Die eigentliche Tat, die ein provozierter Unfall ist, mag dem Schweinevideo ähneln, ist in meinen Augen aber eher ein MacGuffin, der Kind und Eltern zwingt zusammen kommunizieren und funktionieren zu müssen, wo man vorher nur nebeneinander hergelebt hat. Die Tat ist egal, das getötete Mädchen ist vollkommen egal. Die Familie verschwendet nicht einen Gedanken an Schuld oder Reue, sondern nur daran, wie sie der Strafe und Sühne entkommen kann. Angetrieben vom Vater, der dies vor allem als ein Imageproblem für die Zukunft ansieht.
Bildungsbürgerlich nüchtern eruiert man die Zerstückelung und Beseitigung der Leiche, ersinnt einen Fluchtplan und die passende Geschichte dazu. Dabei stößt man immer wieder an Grenzen; meist Ratlosigkeit, die sich um bestimmte Sachverhalte dreht, bei der Mutter aber auch an nervliche Grenzen.

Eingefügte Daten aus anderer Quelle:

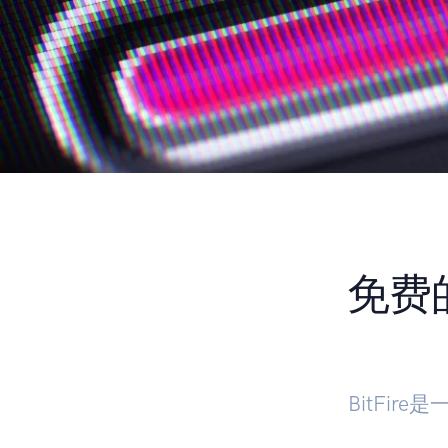
免费的
BitFi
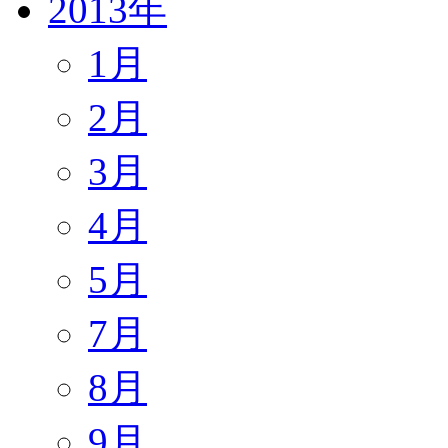
2013年
1月
2月
3月
4月
5月
7月
8月
9月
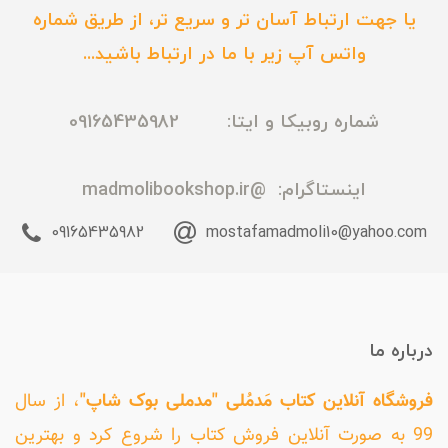
یا جهت ارتباط آسان تر و سریع تر، از طریق شماره
واتس آپ زیر با ما در ارتباط باشید...
شماره روبیکا و ایتا: 09165435982
اینستاگرام:
@madmolibookshop.ir
09165435982
mostafamadmoli10@yahoo.com
درباره ما
فروشگاه آنلاین کتاب مَدمُلی "مدملی بوک شاپ"
، از سال
99 به صورت آنلاین فروش کتاب را شروع کرد و بهترین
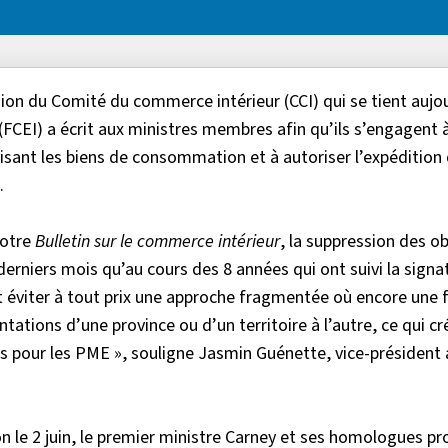
ion du Comité du commerce intérieur (CCI) qui se tient aujou
FCEI) a écrit aux ministres membres afin qu’ils s’engagent 
sant les biens de consommation et à autoriser l’expédition
.
notre
Bulletin sur le commerce intérieur
, la suppression des o
rniers mois qu’au cours des 8 années qui ont suivi la signa
ut éviter à tout prix une approche fragmentée où encore une 
ntations d’une province ou d’un territoire à l’autre, ce qui cr
es pour les PME », souligne Jasmin Guénette, vice-président
n le 2 juin, le premier ministre Carney et ses homologues pr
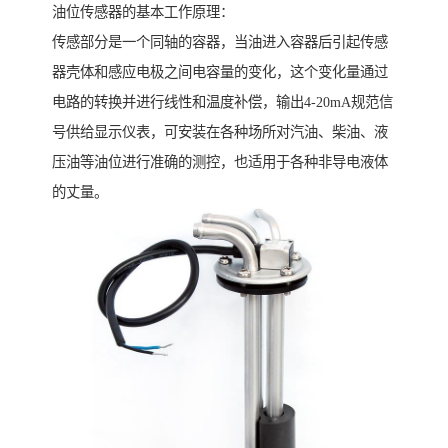
油位传感器的基本工作原理：
传感部分是一个同轴的容器，当油进入容器后引起传感
器壳体和感应电极之间电容量的变化，这个变化量通过
电路的转换并进行线性和温度补偿，输出4-20mA规范信
号供给显示仪表，可安装在各种场所对汽油、柴油、液
压油等油位进行准确的测控，也适用于各种非导电液体
的丈量。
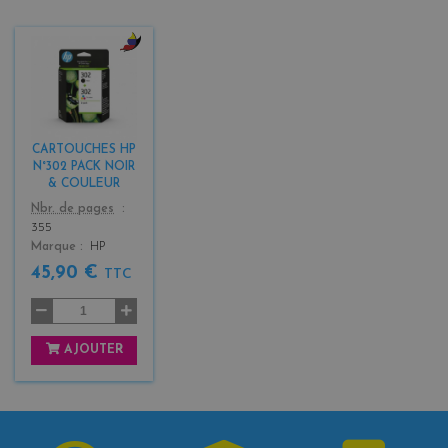
b
l
a
c
k
CARTOUCHES HP
+
N°302 PACK NOIR
3
& COULEUR
Color
Nbr. de pages
355
Marque
HP
45,90 €
TTC
AJOUTER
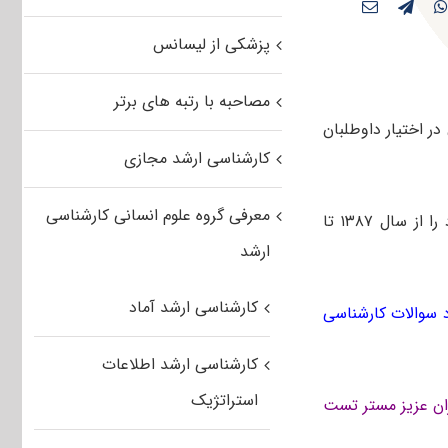
پزشکی از لیسانس
مصاحبه با رتبه های برتر
 ۱۳۸۷-۱۴۰۴ جهت دانلود رایگان در اختیار داوطلبان
کارشناسی ارشد مجازی
معرفی گروه علوم انسانی کارشناسی
داوطبان متقاضی رشته های هنر می توانند تمام سوالات آزمون گروه امتحانی خود را از سال ۱۳۸۷ تا
ارشد
کارشناسی ارشد آماد
د سوالات کارشناسی
کارشناسی ارشد اطلاعات
استراتژیک
ان عزیز مستر تست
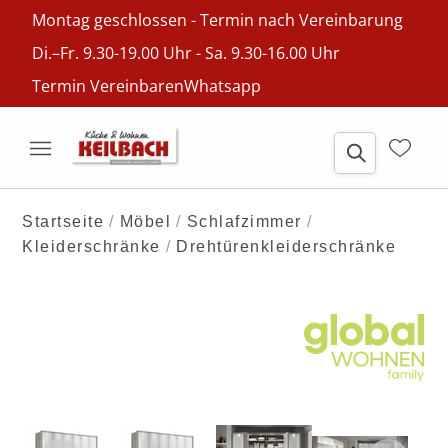
Montag geschlossen - Termin nach Vereinbarung
Di.–Fr. 9.30-19.00 Uhr - Sa. 9.30-16.00 Uhr
Termin Vereinbaren
Whatsapp
Startseite
Möbel
Schlafzimmer
Kleiderschränke
Drehtürenkleiderschränke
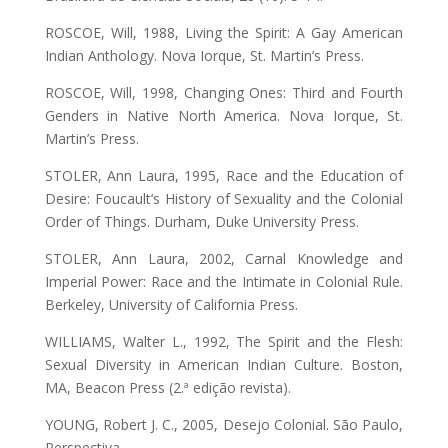
ROSCOE, Will, 1988, Living the Spirit: A Gay American
Indian Anthology. Nova Iorque, St. Martin’s Press.
ROSCOE, Will, 1998, Changing Ones: Third and Fourth
Genders in Native North America. Nova Iorque, St.
Martin’s Press.
STOLER, Ann Laura, 1995, Race and the Education of
Desire: Foucault’s History of Sexuality and the Colonial
Order of Things. Durham, Duke University Press.
STOLER, Ann Laura, 2002, Carnal Knowledge and
Imperial Power: Race and the Intimate in Colonial Rule.
Berkeley, University of California Press.
WILLIAMS, Walter L., 1992, The Spirit and the Flesh:
Sexual Diversity in American Indian Culture. Boston,
MA, Beacon Press (2.ª edição revista).
YOUNG, Robert J. C., 2005, Desejo Colonial. São Paulo,
Perspectiva.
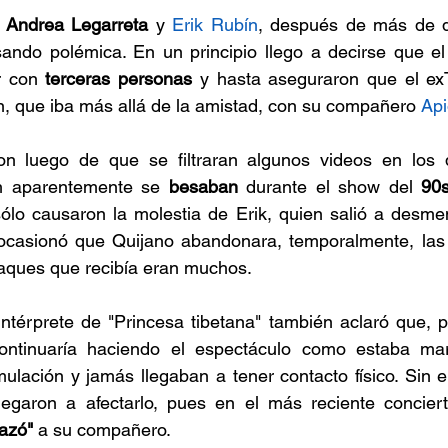
 
Andrea Legarreta
 y 
Erik Rubín
, después de más de d
ando polémica. En un principio llego a decirse que el 
r con 
terceras personas
 y hasta aseguraron que el exT
ón, que iba más allá de la amistad, con su compañero 
Api
on luego de que se filtraran algunos videos en los 
h aparentemente se 
besaban
 durante el show del 
90
ólo causaron la molestia de Erik, quien salió a desmen
 ocasionó que Quijano abandonara, temporalmente, las r
ataques que recibía eran muchos. 
ntérprete de "Princesa tibetana" también aclaró que, p
continuaría haciendo el espectáculo como estaba ma
mulación y jamás llegaban a tener contacto físico. Sin 
 llegaron a afectarlo, pues en el más reciente concier
azó"
 a su compañero. 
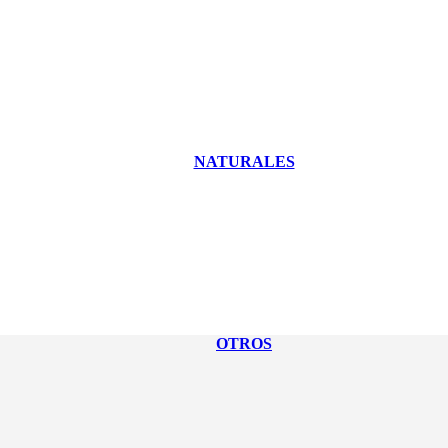
NATURALES
OTROS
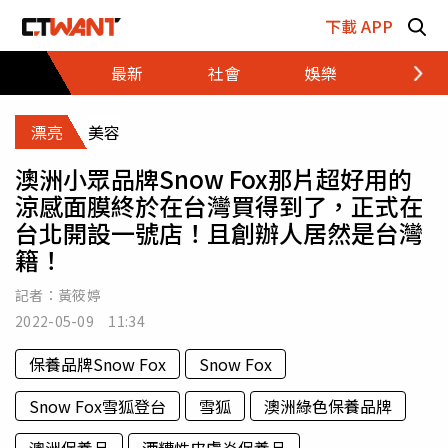
跳至主要內容區塊
下載 APP
最新
社會
娛樂
財經
漂亮
美容
澳洲小眾品牌Snow Fox那片超好用的
涼感面膜終於在台灣買得到了，正式在
台北開設一號店！且創辦人居然是台灣
籍！
記者：
黃筱婷
2022-05-09 11:34
保養品牌Snow Fox
Snow Fox
Snow Fox雪狐登台
雪狐
澳洲綠色保養品牌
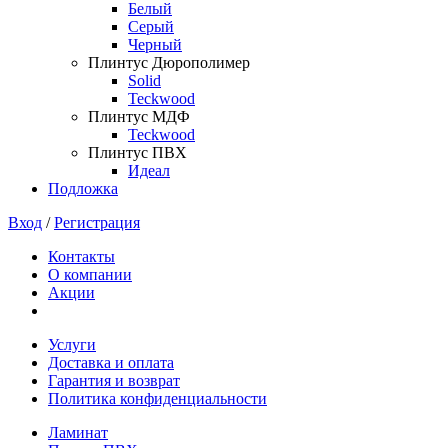
Белый
Серый
Черный
Плинтус Дюрополимер
Solid
Teckwood
Плинтус МДФ
Teckwood
Плинтус ПВХ
Идеал
Подложка
Вход
/
Регистрация
Контакты
О компании
Акции
Услуги
Доставка и оплата
Гарантия и возврат
Политика конфиденциальности
Ламинат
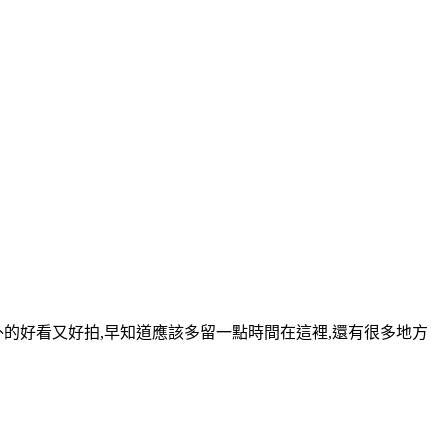
的好看又好拍,早知道應該多留一點時間在這裡,還有很多地方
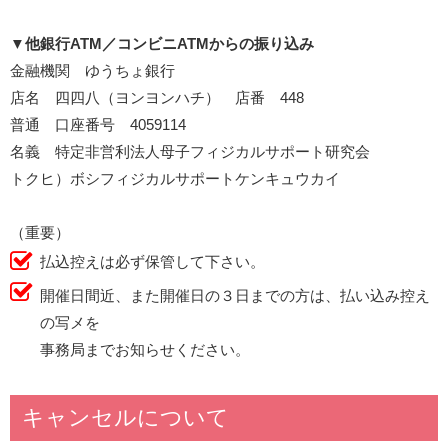
▼
他銀行ATM／コンビニATMからの振り込み
金融機関 ゆうちょ銀行
店名 四四八（ヨンヨンハチ） 店番 448
普通 口座番号 4059114
名義 特定非営利法人母子フィジカルサポート研究会
トクヒ）ボシフィジカルサポートケンキュウカイ
（重要）
払込控えは必ず保管して下さい。
開催日間近、また開催日の３日までの方は、払い込み控え
の写メを
事務局までお知らせください。
キャンセルについて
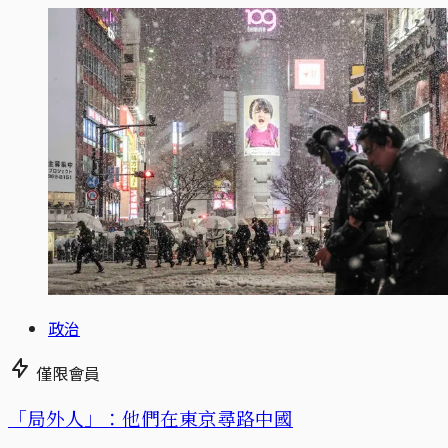
政治
僅限會員
「局外人」：他們在東京尋路中國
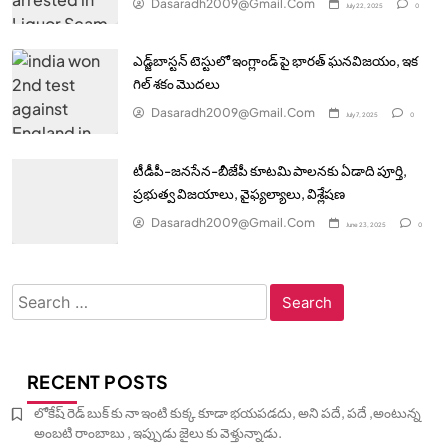
Dasaradh2009@gmail.com
July 22, 2025
0
ఎడ్జ్‌బాస్టన్‌ టెస్టులో ఇంగ్లాండ్ పై భారత్ ఘనవిజయం, ఇక
గిల్ శకం మొదలు
Dasaradh2009@gmail.com
July 7, 2025
0
టీడీపీ-జనసేన-బీజేపీ కూటమి పాలనకు ఏడాది పూర్తి,
ప్రభుత్వ విజయాలు, వైఫ్యల్యాలు, విశ్లేషణ
Dasaradh2009@gmail.com
June 23, 2025
0
Search
for:
RECENT POSTS
లోకేష్ రెడ్ బుక్ కు నా ఇంటి కుక్క కూడా భయపడదు, అని పదే, పదే ,అంటున్న
అంబటి రాంబాబు , ఇప్పుడు జైలు కు వెళ్తున్నాడు.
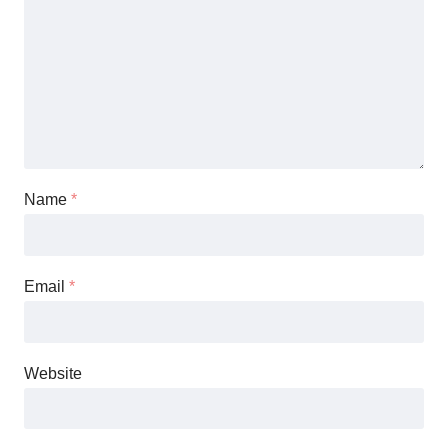
Name
*
Email
*
Website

Während einer mehrtägigen Urlaubsreise durch Ägypten, die die Zeit vertreiben soll, bis sich die Wogen in der Heimat geglättet haben, erleidet Bennys Mutter dann auch einen Nervenzusammenbruch, der sich in einem Heulkrampf äußert.
Die Museumsstille und -hülle ist durchbrochen. Der Vater von seinem hohen Ross der Unbesiegbarkeit gestoßen, die Mutter zu Gefühlen gezwungen. Ob Benny dies als Triumph empfindet, ist schwer zu sagen. Es macht die Familie auf jeden Fall „interessanter“.
Damit würde auch das Ende Sinn ergeben: Als Benny und seine Mutter von der Ägyptenreise zurückkommen, hat der Vater alles erledigt. Die Leiche ist beseitigt, die Polizei schöpft keinen Verdacht. Es sieht ganz danach aus, als könne alles wieder so wie vorher werden. Dazu hat Benny aber keine Lust: Er zeigt sich selbst und seine Eltern an. Eine Rückkehr in das stumpfe Leben scheint ihm ein Graus zu sein, er sucht die Sensation, auch um den Preis der eigenen Verletzbarkeit.